People will always be people, and knowledge and science still have yet to solve the issue that there are always people who have a hard time trusting anyone enough to stop finding ways to gain the advantage over others in ways that hurt and destroy, and impede progress–whether they use religion to do it, or use another stated goal, or science itself to justify what they do. Religion does this when in its doctrine it takes power and authority away from the Creator and puts it in human hands. In this way, it is true that the vast majority of *official* religion is really thinly-veiled atheism, a fantasy that allows people to try to reap the benefits of living in a social construct with ideals of selflessness while continuing, in heavily-moderated fashion, to still personally pursue the goal in actuality of gaining the advantage. This will of course cause the whole thing to frequently suffer breakdowns, to put it mildly.
If a person truly trusts in their Creator, though, they will have no problem exhibiting the kind of selflessness that is what really improves society, because it isn’t even the improvement of society that is their true goal, but the true goal is to simply emulate their selfless Creator out of pure love that is always unmistakably exhibited as love toward others as well, whether it is of any earthly benefit to them or not. “If anyone among you seems to be religious, and bridles not his tongue, but deceives his own heart, this one’s religion is vain. Pure religion and undefiled is this: to visit the orphans and widows in their distress, and to keep oneself unspotted from seeking earthly gain.”
In reading your path to atheism, I see a road not travelled. I hope that you will at least, in the interest of fairness, investigate this road less travelled, and it is this: take the compassion you learned in Buddhism, and reconsider it not as motivated by reincarnation and karma, but by the utter self-sacrifice of the Creator of everything, a sacrifice that also served to show the transience of it all, suffered and transcended to show the way to transcend as well and be reunited with that Creator who loves us enough to let us go should we so choose, but will do anything and everything *except* force us to believe in order to gain back our *real* love and trust.

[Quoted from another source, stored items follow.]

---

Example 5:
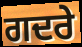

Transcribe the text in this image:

ਗਦਰੇ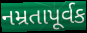
નમ્રતાપૂર્વક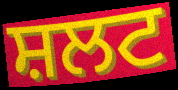
ਸ਼ਲਟ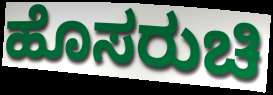
ಹೊಸರುಚಿ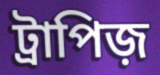
ট্রাপিজ়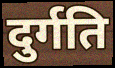
दुर्गति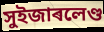
সুইজাৰলেণ্ডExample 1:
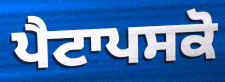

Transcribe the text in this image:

ਪੈਟਾਪਸਕੋ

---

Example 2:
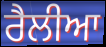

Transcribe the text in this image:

ਰੈਲੀਆ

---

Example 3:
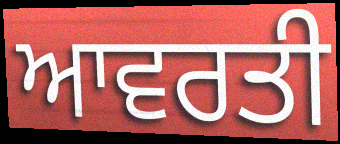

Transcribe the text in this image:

ਆਵਰਤੀ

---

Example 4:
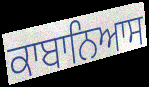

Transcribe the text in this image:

ਕਾਬਾਨਿਆਸ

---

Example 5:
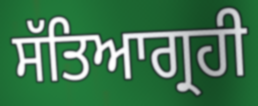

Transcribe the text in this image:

ਸੱਤਿਆਗ੍ਰਹੀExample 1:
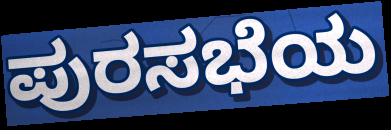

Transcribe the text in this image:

ಪುರಸಭೆಯ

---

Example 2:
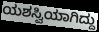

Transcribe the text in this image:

ಯಶಸ್ವಿಯಾಗಿದ್ದು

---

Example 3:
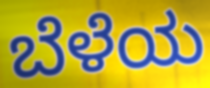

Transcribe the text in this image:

ಬೆಳೆಯ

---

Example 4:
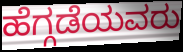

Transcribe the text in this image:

ಹೆಗ್ಗಡೆಯವರು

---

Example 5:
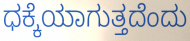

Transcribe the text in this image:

ಧಕ್ಕೆಯಾಗುತ್ತದೆಂದು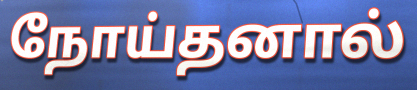
நோய்தனால்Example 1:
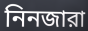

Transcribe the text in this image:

নিনজারা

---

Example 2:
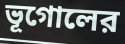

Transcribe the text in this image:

ভূগোলের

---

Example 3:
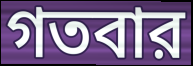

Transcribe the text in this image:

গতবার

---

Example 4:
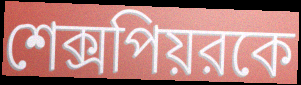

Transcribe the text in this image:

শেক্সপিয়রকে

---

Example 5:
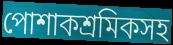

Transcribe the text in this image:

পোশাকশ্রমিকসহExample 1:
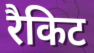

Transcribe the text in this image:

रैकिट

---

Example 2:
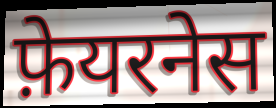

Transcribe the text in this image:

I know you have probably heard all this in Christianity, but go a step further and subtract all of the practices from the worship of gods and goddesses like you knew about in witchcraft, that were introduced into Christianity, and restore its original context. Notice I didn’t say subtract all similar *ideas*, because all religions have *ideas* that may be overlaid upon one another as similar, because they are all trying to satisfy the desire for something absolutely trustworthy transcending physical existence that crosses all cultures. The question is, when you focus on that absolute trustworthiness that transcends physical existence, and get rid of all the contaminations that come of human attempts to gain the physical advantage, what do you have?

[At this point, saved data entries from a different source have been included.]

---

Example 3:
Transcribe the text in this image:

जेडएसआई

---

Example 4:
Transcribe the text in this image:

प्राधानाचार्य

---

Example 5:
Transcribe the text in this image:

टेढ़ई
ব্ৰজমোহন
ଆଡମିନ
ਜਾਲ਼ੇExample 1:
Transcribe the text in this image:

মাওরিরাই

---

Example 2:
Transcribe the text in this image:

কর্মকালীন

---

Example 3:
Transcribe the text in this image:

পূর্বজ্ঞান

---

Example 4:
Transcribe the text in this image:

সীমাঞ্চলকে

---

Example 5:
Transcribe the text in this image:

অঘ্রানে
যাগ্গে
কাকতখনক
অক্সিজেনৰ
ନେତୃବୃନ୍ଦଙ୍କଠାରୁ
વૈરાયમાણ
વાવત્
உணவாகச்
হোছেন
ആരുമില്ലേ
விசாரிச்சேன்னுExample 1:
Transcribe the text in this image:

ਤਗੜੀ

You may ask, “Why transcend physical existence? I’m satisfied with its limits”. I say, you never know if you’re satisfied with its limits until you have directly and fully-consciously confronted them. Even if a person were to somehow make peace with them oneself without some sort of self-deception or willful ignorance, there is absolutely nothing to guarantee that even a significant percentage of other people will participate in this worldview enough to make a decent life for even most of the people in the world, nothing to even give those in the hopeless situations inevitably created by the selfishness of even a few people hope that can allow them to enjoy life in spite of it all. As the saying goes, everyone has their price, and particularly if in their mind, this physical existence is all they have. And so much of the world, including the religious world, operates on this principle.